Instructions to follow: Output every record again so that it matches the original word for word.

Saved data entries:
────
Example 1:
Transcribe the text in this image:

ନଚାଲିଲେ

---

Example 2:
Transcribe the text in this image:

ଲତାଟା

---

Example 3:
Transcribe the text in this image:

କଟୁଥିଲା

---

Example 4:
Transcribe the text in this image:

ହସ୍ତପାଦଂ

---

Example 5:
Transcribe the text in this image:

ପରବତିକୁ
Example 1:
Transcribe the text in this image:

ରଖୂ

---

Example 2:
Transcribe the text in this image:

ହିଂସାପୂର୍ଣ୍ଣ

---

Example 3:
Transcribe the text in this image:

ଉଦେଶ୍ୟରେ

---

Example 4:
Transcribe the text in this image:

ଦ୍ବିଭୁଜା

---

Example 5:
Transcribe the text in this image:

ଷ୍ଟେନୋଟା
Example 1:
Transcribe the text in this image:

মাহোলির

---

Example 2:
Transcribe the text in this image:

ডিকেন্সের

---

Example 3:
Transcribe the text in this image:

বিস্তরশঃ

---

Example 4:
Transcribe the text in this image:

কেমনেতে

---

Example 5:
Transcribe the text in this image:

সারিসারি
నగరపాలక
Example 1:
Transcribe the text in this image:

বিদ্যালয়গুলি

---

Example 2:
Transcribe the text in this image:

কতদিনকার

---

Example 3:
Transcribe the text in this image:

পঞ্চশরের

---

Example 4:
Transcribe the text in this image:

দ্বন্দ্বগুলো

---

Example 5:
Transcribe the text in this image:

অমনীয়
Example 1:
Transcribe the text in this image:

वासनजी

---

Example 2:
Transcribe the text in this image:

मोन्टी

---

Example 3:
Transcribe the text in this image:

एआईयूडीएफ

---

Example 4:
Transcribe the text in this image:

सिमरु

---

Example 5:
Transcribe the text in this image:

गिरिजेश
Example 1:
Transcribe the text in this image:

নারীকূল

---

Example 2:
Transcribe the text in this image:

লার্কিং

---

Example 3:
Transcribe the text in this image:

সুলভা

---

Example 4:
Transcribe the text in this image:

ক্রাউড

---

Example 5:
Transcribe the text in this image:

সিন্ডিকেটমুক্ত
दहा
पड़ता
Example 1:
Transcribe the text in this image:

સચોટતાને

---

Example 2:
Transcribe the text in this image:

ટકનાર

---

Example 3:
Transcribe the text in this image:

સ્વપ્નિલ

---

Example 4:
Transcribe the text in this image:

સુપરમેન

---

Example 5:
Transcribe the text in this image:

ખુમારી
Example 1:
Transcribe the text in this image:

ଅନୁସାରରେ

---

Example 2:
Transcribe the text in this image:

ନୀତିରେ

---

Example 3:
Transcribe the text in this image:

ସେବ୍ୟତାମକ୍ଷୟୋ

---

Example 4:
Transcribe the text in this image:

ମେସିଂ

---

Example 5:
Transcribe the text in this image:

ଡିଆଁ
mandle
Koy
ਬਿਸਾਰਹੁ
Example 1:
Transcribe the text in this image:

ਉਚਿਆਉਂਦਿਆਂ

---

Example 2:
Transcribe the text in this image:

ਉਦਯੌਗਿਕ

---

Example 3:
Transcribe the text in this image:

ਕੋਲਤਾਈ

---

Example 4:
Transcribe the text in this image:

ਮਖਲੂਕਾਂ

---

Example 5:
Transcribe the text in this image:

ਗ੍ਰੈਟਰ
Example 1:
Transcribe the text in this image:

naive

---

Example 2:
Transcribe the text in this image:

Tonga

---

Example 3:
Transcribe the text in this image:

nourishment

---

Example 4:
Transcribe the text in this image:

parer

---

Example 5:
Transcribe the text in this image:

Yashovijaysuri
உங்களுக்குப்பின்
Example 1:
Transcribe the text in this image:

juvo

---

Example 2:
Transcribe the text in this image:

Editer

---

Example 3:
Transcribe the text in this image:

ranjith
────
Problem solution:
Example 1:
Transcribe the text in this image:

ନଚାଲିଲେ

---

Example 2:
Transcribe the text in this image:

ଲତାଟା

---

Example 3:
Transcribe the text in this image:

କଟୁଥିଲା

---

Example 4:
Transcribe the text in this image:

ହସ୍ତପାଦଂ

---

Example 5:
Transcribe the text in this image:

ପରବତିକୁ
Example 1:
Transcribe the text in this image:

ରଖୂ

---

Example 2:
Transcribe the text in this image:

ହିଂସାପୂର୍ଣ୍ଣ

---

Example 3:
Transcribe the text in this image:

ଉଦେଶ୍ୟରେ

---

Example 4:
Transcribe the text in this image:

ଦ୍ବିଭୁଜା

---

Example 5:
Transcribe the text in this image:

ଷ୍ଟେନୋଟା
Example 1:
Transcribe the text in this image:

মাহোলির

---

Example 2:
Transcribe the text in this image:

ডিকেন্সের

---

Example 3:
Transcribe the text in this image:

বিস্তরশঃ

---

Example 4:
Transcribe the text in this image:

কেমনেতে

---

Example 5:
Transcribe the text in this image:

সারিসারি
నగరపాలక
Example 1:
Transcribe the text in this image:

বিদ্যালয়গুলি

---

Example 2:
Transcribe the text in this image:

কতদিনকার

---

Example 3:
Transcribe the text in this image:

পঞ্চশরের

---

Example 4:
Transcribe the text in this image:

দ্বন্দ্বগুলো

---

Example 5:
Transcribe the text in this image:

অমনীয়
Example 1:
Transcribe the text in this image:

वासनजी

---

Example 2:
Transcribe the text in this image:

मोन्टी

---

Example 3:
Transcribe the text in this image:

एआईयूडीएफ

---

Example 4:
Transcribe the text in this image:

सिमरु

---

Example 5:
Transcribe the text in this image:

गिरिजेश
Example 1:
Transcribe the text in this image:

নারীকূল

---

Example 2:
Transcribe the text in this image:

লার্কিং

---

Example 3:
Transcribe the text in this image:

সুলভা

---

Example 4:
Transcribe the text in this image:

ক্রাউড

---

Example 5:
Transcribe the text in this image:

সিন্ডিকেটমুক্ত
दहा
पड़ता
Example 1:
Transcribe the text in this image:

સચોટતાને

---

Example 2:
Transcribe the text in this image:

ટકનાર

---

Example 3:
Transcribe the text in this image:

સ્વપ્નિલ

---

Example 4:
Transcribe the text in this image:

સુપરમેન

---

Example 5:
Transcribe the text in this image:

ખુમારી
Example 1:
Transcribe the text in this image:

ଅନୁସାରରେ

---

Example 2:
Transcribe the text in this image:

ନୀତିରେ

---

Example 3:
Transcribe the text in this image:

ସେବ୍ୟତାମକ୍ଷୟୋ

---

Example 4:
Transcribe the text in this image:

ମେସିଂ

---

Example 5:
Transcribe the text in this image:

ଡିଆଁ
mandle
Koy
ਬਿਸਾਰਹੁ
Example 1:
Transcribe the text in this image:

ਉਚਿਆਉਂਦਿਆਂ

---

Example 2:
Transcribe the text in this image:

ਉਦਯੌਗਿਕ

---

Example 3:
Transcribe the text in this image:

ਕੋਲਤਾਈ

---

Example 4:
Transcribe the text in this image:

ਮਖਲੂਕਾਂ

---

Example 5:
Transcribe the text in this image:

ਗ੍ਰੈਟਰ
Example 1:
Transcribe the text in this image:

naive

---

Example 2:
Transcribe the text in this image:

Tonga

---

Example 3:
Transcribe the text in this image:

nourishment

---

Example 4:
Transcribe the text in this image:

parer

---

Example 5:
Transcribe the text in this image:

Yashovijaysuri
உங்களுக்குப்பின்
Example 1:
Transcribe the text in this image:

juvo

---

Example 2:
Transcribe the text in this image:

Editer

---

Example 3:
Transcribe the text in this image:

ranjith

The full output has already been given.